** Текст **
В. Лазарев - Поживши в ГУЛАГе. Сборник воспоминаний
Большинство рассказов сильно приукрашивалось, и рассчитаны они были на то, чтобы «произвести впечатление». Позже я узнал, что настоящие, крупные уголовники по большей части неразговорчивы и уж почти никогда не говорят о себе. В камере, особенно к новеньким, стали подсаживать наседок. Это были провокаторы, главным образом тоже из заключенных, но иногда и с воли. Они пытались заводить разговоры на политические темы, иногда передавали приветы от знакомых и незнакомых людей, предлагали способы пересылать весточку на волю и т. п. Я их почему-то узнавал с первого взгляда и сначала держался подальше, а когда они очень приставали, переводил разговор на женщин и, таким образом, казался «несерьезным».
Из камеры нас выводили только к следователю (поодиночке) или в уборную (всей камерой). В уборной иногда можно было узнать какие-нибудь новости: обнаружить клочок газеты, обрывок бумаги, надпись на стене, услышать какую-нибудь фамилию. При полном отсутствии сведений с воли эта информация казалась очень важной и позволяла строить много предположений.
Глава 6
Прощай, Москва!
К следователю вызвали меня еще два раза. Первый раз он дал подписать протокол допроса и сообщил, что следствие закончилось (для этого должно пройти определенное время — не меньше двух-трех месяцев — и исписаться определенное количество листков «допросов», хотя бы в них и была явная пустота). Это дает основание считать следствие проведенным «на уровне». К тому времени мы с ним уже достаточно познакомились и иногда разговаривали на посторонние темы: вот прошел град, побило окна на заводе, вышли из строя линии электропередачи… Я иногда рассказывал что-нибудь из истории техники, чем следователь почему-то интересовался. В такой беседе проходили положенные два-три часа, на протоколе ставились пометки: «Допрос начат в … час. … мин., закончен в … час. … мин.». Оба оставались довольны друг другом.

** Материал **
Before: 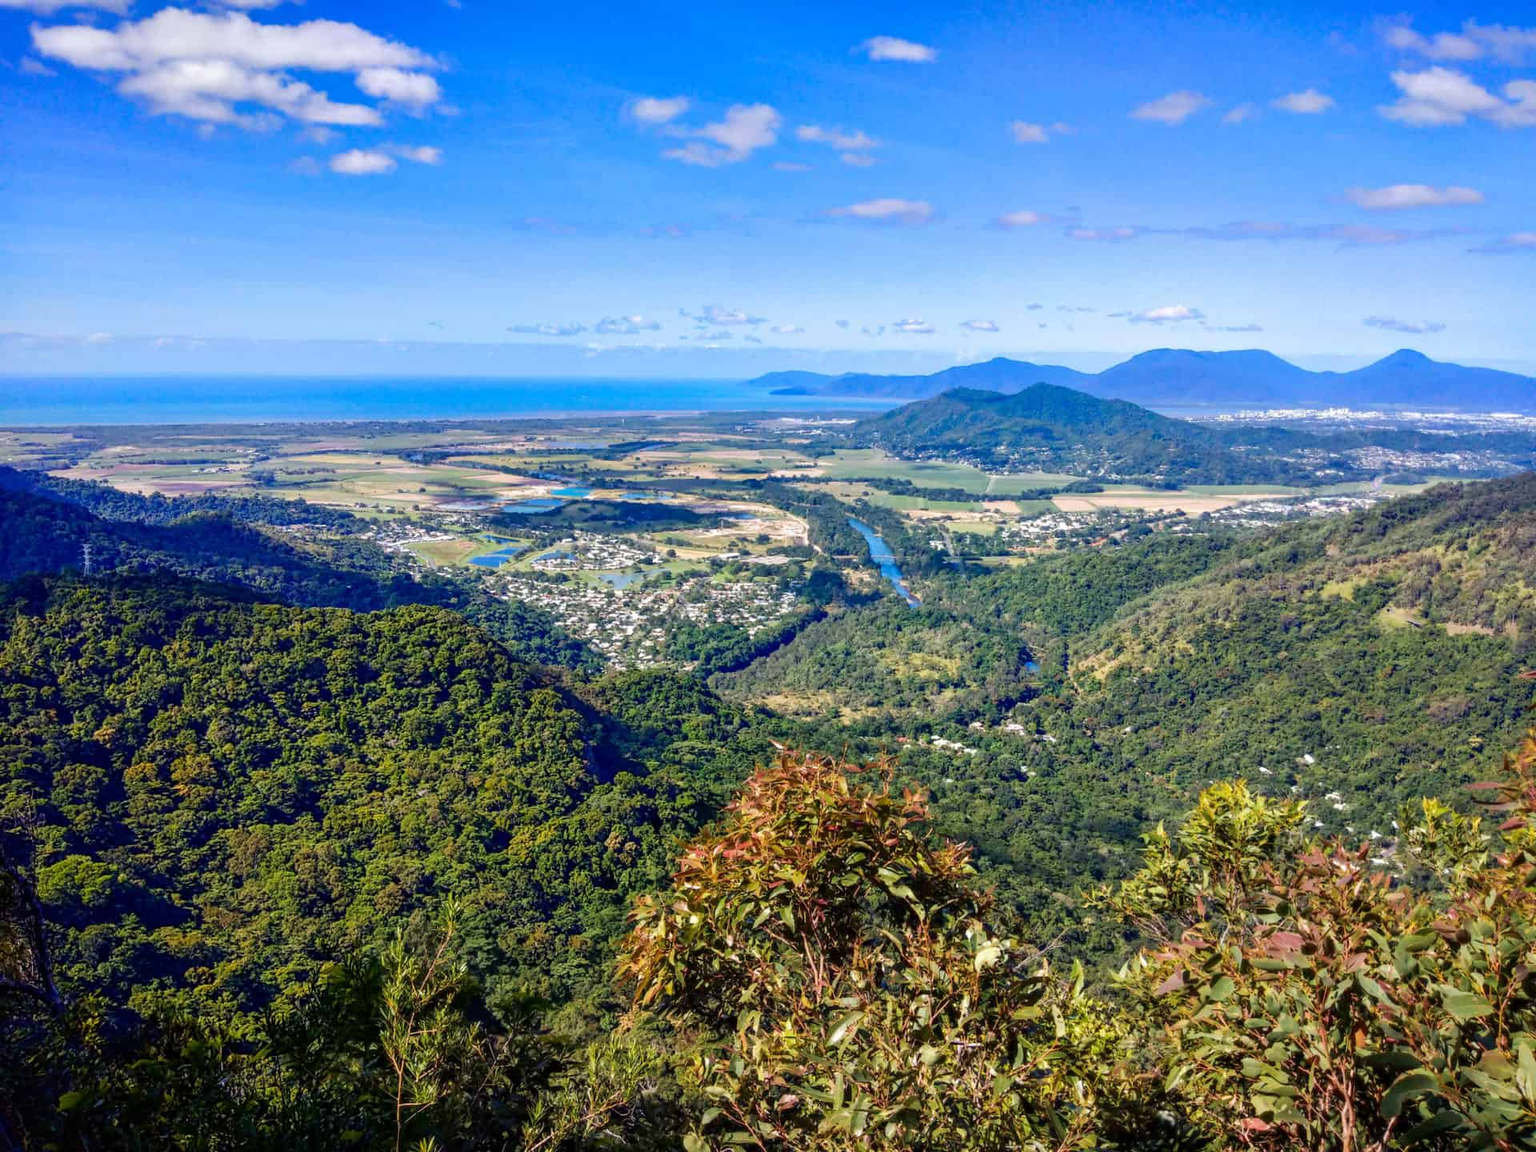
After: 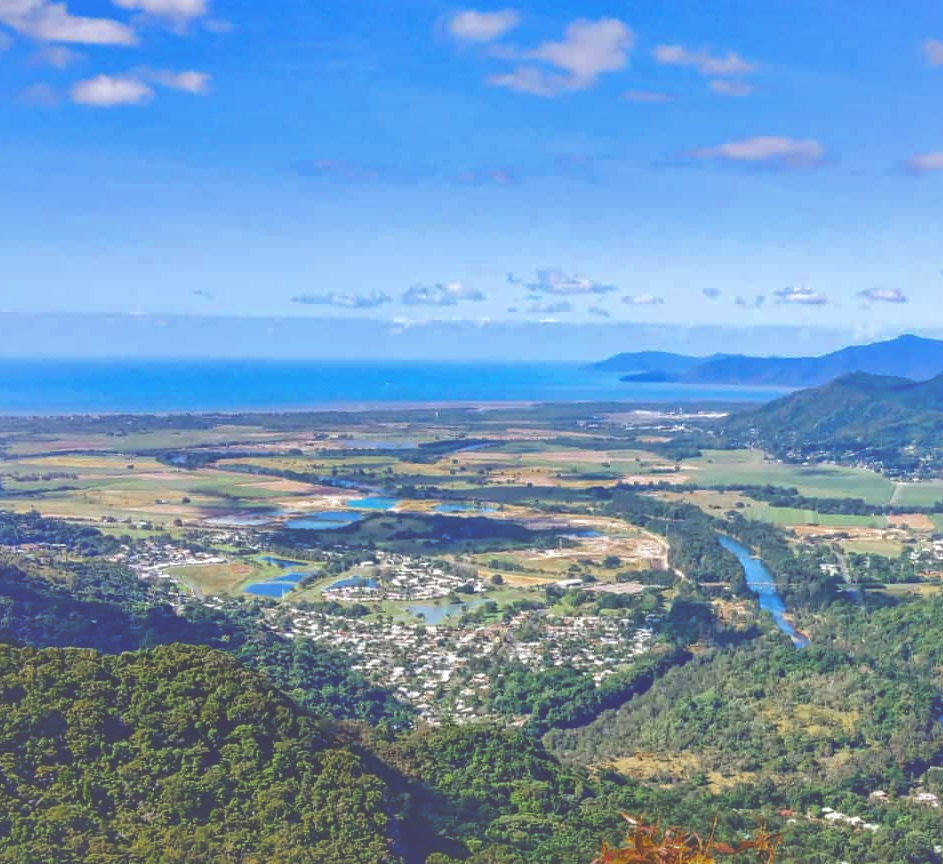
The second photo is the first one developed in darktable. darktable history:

** Задания **
#1 Сверьте с текстом воспоминаний о ГУЛАГе три утверждения: (a) в уборную заключенных выводили поодиночке; (b) наседок рассказчик узнавал с первого взгляда; (c) следствие должно было длиться не меньше двух-трех месяцев. На каждое ответьте «да» или «нет» и приведите решающие слова текста в точной цитате.
#2 Напишите продолжение воспоминаний о ГУЛАГе, начиная после последней фразы.

** Ответы **
#1
(a) Нет: «или в уборную (всей камерой)».
(b) Да: «Я их почему-то узнавал с первого взгляда».
(c) Да: «не меньше двух-трех месяцев».

#2
Второй раз следователь вызвал меня в начале августа, вынул из папки и положил передо мной узкую полоску бумаги — вырезку из какого-то большого протокола. Читаю: «По решению Особого совещания при НКВД СССР по Московской области гр. Лазарева Вл. Мих., 1907 г. рождения, за контрреволюционную пропаганду приговорить к 5 годам лишения свободы в Исправительно-трудовых лагерях, с зачетом срока предварительного заключения».
Смысл всего этого как-то до меня не доходит. Никакого суда, никаких речей, никаких обвинений и — никаких оправданий.
Просто несколько строчек машинописного текста, напечатанного под копирку.
— Распишитесь на обороте!
— Не буду!
— Но ведь вы расписываетесь только за то, что вам объявлено постановление!
— Все равно не буду!
Еще несколько минут торговли, потом бумажка убирается в «дело».
— Идите!
Через несколько дней нас, получивших срок, с вещами выводят во двор, выстраивают по пятеркам во дворе тюрьмы. Перекличка, проверка, подсчет. Конвой предупреждает:
— Не останавливаться, не разговаривать! Шаг вправо, шаг влево — считается за побег! Стреляем без предупреждения! Пошли!
Пошли. Редкие прохожие жмутся к заборам, скрываются в калитках. На них кричат:
— Проходить! Не останавливаться!
Всхлипывают какие-то незнакомые женщины — видимо, их родных уже угнали раньше.
Подходим к вокзалу, и нашу группу останавливают на маленькой площадке, справа от вокзала. За деревянным забором идут пассажиры с прибывшего поезда, наши, с ГЭС, вопросительно смотрят в нашу сторону. Замечаю знакомого Васю — поднимаю руку с пятью растопыренными пальцами. Понял. Кивает. Передаст.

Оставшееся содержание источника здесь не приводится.